**TASK ITEM:** Extract each line of the data that contains the word "различных", treating uppercase and lowercase letters as distinct.

**THE RECORDS:**
Start of Block

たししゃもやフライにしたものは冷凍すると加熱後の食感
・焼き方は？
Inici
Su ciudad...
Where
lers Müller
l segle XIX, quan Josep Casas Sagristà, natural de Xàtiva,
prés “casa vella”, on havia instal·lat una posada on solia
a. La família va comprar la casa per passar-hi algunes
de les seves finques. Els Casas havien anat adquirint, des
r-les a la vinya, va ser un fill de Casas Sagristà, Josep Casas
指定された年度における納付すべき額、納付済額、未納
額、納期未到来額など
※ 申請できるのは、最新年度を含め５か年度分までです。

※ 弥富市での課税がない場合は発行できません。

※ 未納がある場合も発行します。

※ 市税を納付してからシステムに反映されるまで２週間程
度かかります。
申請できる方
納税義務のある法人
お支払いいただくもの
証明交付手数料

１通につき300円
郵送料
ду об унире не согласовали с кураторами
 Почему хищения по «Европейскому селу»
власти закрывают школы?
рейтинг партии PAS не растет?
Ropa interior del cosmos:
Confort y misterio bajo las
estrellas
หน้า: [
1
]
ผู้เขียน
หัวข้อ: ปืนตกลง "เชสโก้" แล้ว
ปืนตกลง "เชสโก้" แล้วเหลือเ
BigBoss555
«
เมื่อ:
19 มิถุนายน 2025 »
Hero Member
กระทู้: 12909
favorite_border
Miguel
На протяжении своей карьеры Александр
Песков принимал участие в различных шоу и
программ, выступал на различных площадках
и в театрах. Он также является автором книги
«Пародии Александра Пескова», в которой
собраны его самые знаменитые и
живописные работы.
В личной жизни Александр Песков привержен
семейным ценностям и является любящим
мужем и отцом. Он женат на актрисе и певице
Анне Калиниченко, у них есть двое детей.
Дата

End of Block

**TASK RESPONSE:**
Песков принимал участие в различных шоу и
программ, выступал на различных площадках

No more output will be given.